----- Vorliegender Auszug -----

Ganz anders verläuft da der finale Anflug nach Etosha, Mokuti Airstrip, einem weiteren Highlight des definitiv abgehobenen Trips. Etosha heißt "großer Platz des trockenen, weißen Wassers". Unterhalb der Cessna 210 waten die Tiere allerdings in Obers. Vielleicht schwimmen sie bloß in Milch. Zumindest sieht es so aus, wenn das Salz und der trockene Tonerdestaub in der brütenden Hitze der welligen Etosha-Pfanne in Vogelperspektive serviert werden. Pilot Andrew deutet auf einen schwarzen Punkt. Da! Ein Nashorn! Es ist unklar, um welchen schwarzen Punkt es sich handelt. Aber ein Verdacht keimt auf: Jeder, der nach Etosha fliegt, will das Black Rhino sehen, das seltene Spitzmaulnashorn, aber nicht jeder schafft es. Vielleicht baut Andrew ja vor.

Zwei Nächte später: Noch immer kein Nashorn gesehen, dafür russische Milliardäre durchs Fliegengitter der Onguma-Camp-Luxuszelte. Was das flache, wellige Land mit den markanten Makalanipalmen in diesen Wintertagen sonst noch bietet: das Gefühl von Vorfrühling, mit schwellenden Knöspchen, die die Weite der lichtflirrenden Gegend auf Schritt und Tritt mit süßen Gerüchen füllen. Ferner Zebras, Giraffen, Springböcke sowie die bei Gefahr erstarrenden Antilopen-Bonsais der dackelgroßen Dikdiks.

----- Rohdaten -----

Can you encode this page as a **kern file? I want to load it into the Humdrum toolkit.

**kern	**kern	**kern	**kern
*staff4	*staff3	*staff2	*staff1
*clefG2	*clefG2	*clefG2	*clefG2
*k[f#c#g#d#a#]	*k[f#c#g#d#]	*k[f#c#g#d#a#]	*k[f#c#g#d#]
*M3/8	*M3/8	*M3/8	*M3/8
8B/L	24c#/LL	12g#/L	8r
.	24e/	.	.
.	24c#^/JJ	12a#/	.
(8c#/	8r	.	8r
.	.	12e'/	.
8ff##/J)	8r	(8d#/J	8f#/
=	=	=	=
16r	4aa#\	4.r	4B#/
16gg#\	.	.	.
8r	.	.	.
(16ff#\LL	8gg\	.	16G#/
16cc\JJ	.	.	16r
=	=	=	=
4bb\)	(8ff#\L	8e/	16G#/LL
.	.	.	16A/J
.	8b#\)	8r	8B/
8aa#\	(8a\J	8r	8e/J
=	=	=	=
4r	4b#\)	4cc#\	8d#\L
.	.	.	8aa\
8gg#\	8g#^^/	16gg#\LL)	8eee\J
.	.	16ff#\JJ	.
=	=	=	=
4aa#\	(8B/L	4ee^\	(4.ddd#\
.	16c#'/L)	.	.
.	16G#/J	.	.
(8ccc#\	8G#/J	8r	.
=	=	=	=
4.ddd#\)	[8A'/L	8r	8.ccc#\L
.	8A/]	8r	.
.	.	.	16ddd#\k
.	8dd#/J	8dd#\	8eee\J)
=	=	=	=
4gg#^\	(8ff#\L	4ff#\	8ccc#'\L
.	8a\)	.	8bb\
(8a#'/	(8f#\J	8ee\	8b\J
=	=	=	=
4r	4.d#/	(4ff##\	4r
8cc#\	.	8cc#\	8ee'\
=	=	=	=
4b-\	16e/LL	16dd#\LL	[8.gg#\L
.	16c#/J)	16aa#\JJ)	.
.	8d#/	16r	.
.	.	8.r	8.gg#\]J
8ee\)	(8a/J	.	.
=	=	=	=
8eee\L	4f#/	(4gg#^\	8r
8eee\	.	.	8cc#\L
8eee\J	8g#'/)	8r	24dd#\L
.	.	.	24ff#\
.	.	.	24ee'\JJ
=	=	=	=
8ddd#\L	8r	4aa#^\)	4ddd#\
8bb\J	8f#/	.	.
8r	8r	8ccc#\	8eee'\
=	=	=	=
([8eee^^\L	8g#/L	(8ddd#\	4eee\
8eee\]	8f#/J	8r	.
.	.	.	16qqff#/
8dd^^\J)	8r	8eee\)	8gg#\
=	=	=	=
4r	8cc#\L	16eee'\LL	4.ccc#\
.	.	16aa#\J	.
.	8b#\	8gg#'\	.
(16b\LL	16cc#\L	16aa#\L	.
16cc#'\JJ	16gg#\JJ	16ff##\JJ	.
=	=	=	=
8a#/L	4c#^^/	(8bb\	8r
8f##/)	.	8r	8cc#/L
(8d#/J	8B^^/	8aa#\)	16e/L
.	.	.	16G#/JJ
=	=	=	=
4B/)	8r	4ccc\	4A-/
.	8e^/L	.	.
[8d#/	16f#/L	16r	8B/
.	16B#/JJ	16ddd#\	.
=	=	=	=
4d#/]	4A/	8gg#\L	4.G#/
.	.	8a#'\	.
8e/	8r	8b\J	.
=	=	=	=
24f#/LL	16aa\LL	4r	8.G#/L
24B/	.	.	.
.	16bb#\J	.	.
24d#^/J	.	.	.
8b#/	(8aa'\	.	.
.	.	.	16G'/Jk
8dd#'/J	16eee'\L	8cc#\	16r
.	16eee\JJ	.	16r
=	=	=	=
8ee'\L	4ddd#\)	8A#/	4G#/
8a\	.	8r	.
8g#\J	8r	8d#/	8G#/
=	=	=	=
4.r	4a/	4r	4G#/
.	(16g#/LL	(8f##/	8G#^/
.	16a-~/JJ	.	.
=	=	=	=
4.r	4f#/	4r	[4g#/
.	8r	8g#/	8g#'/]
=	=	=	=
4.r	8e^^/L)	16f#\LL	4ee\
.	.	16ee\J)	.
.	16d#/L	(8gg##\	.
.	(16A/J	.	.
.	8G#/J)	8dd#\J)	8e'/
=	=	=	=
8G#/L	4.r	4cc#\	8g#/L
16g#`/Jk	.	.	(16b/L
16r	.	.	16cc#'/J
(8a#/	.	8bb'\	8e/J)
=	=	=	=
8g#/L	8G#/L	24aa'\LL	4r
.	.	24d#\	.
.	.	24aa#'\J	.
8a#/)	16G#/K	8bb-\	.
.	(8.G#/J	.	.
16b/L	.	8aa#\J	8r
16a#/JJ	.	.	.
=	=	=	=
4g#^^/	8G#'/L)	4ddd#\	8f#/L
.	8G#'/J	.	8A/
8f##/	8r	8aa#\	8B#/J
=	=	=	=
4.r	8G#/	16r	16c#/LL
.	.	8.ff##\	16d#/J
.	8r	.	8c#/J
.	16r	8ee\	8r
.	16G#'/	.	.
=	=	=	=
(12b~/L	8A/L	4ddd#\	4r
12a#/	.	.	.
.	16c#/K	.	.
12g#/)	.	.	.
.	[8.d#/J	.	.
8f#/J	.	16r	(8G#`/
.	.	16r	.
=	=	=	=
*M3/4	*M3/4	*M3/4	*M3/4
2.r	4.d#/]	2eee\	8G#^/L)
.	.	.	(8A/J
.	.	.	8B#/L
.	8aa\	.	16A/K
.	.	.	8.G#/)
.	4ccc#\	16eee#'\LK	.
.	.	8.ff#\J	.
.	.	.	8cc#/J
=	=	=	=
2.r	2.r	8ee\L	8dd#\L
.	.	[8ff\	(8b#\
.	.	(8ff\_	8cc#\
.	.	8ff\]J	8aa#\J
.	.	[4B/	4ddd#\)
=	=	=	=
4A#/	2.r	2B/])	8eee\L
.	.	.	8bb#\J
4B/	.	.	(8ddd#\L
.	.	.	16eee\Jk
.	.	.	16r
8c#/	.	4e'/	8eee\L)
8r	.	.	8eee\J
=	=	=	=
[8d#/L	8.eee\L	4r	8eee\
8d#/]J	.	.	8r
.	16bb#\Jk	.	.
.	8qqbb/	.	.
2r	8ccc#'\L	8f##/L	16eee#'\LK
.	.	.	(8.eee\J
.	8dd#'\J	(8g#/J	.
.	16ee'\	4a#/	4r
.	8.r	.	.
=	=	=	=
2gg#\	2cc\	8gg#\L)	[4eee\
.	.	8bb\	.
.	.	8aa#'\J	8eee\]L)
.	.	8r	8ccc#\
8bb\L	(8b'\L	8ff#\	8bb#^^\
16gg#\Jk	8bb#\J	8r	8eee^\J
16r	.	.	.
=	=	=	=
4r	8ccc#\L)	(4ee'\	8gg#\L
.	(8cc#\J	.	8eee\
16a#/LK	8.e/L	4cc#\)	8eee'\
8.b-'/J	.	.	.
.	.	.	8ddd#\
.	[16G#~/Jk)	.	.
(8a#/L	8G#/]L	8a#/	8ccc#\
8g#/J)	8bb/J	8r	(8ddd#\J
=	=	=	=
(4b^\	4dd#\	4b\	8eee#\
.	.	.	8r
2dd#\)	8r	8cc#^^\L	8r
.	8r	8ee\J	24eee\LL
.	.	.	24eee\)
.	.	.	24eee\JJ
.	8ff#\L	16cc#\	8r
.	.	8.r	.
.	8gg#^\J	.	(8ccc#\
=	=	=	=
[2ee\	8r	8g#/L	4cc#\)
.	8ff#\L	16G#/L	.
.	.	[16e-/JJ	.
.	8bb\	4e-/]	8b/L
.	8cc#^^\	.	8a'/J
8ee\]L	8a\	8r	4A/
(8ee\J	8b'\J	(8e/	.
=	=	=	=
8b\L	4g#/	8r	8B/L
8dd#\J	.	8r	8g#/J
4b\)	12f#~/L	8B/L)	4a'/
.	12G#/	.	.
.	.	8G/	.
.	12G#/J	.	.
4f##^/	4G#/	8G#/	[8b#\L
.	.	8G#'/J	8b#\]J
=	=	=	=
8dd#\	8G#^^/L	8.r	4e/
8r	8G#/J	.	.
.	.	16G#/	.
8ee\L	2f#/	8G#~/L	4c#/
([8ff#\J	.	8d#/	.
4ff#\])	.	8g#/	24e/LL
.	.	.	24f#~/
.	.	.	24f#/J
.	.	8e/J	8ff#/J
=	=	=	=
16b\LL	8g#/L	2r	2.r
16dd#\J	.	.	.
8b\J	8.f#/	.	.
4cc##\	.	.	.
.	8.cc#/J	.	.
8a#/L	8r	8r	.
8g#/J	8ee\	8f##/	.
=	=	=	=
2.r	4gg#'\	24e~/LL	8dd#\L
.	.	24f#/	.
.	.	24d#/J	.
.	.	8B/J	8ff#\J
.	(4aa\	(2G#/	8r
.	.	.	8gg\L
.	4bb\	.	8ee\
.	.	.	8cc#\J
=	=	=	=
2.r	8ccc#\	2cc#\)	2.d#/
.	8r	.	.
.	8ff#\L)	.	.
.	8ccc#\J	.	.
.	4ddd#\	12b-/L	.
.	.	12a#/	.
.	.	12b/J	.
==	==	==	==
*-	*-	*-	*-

-----

[Aufgabe 1]
Gib den Auszug über Etosha wörtlich wieder, beginnend mit „Ganz anders verläuft“ und fortlaufend bis einschließlich „Andrew ja vor.“.
[Aufgabe 2]
Zähle alle Tierarten auf, die im Auszug über Etosha genannt werden.
Die Einträge stammen aus einer anderen Quelle.

[Richtige Antwort 1]
Ganz anders verläuft da der finale Anflug nach Etosha, Mokuti Airstrip, einem weiteren Highlight des definitiv abgehobenen Trips. Etosha heißt "großer Platz des trockenen, weißen Wassers". Unterhalb der Cessna 210 waten die Tiere allerdings in Obers. Vielleicht schwimmen sie bloß in Milch. Zumindest sieht es so aus, wenn das Salz und der trockene Tonerdestaub in der brütenden Hitze der welligen Etosha-Pfanne in Vogelperspektive serviert werden. Pilot Andrew deutet auf einen schwarzen Punkt. Da! Ein Nashorn! Es ist unklar, um welchen schwarzen Punkt es sich handelt. Aber ein Verdacht keimt auf: Jeder, der nach Etosha fliegt, will das Black Rhino sehen, das seltene Spitzmaulnashorn, aber nicht jeder schafft es. Vielleicht baut Andrew ja vor.

[Richtige Antwort 2]
Spitzmaulnashorn (Black Rhino), Zebras, Giraffen, Springböcke, Dikdiks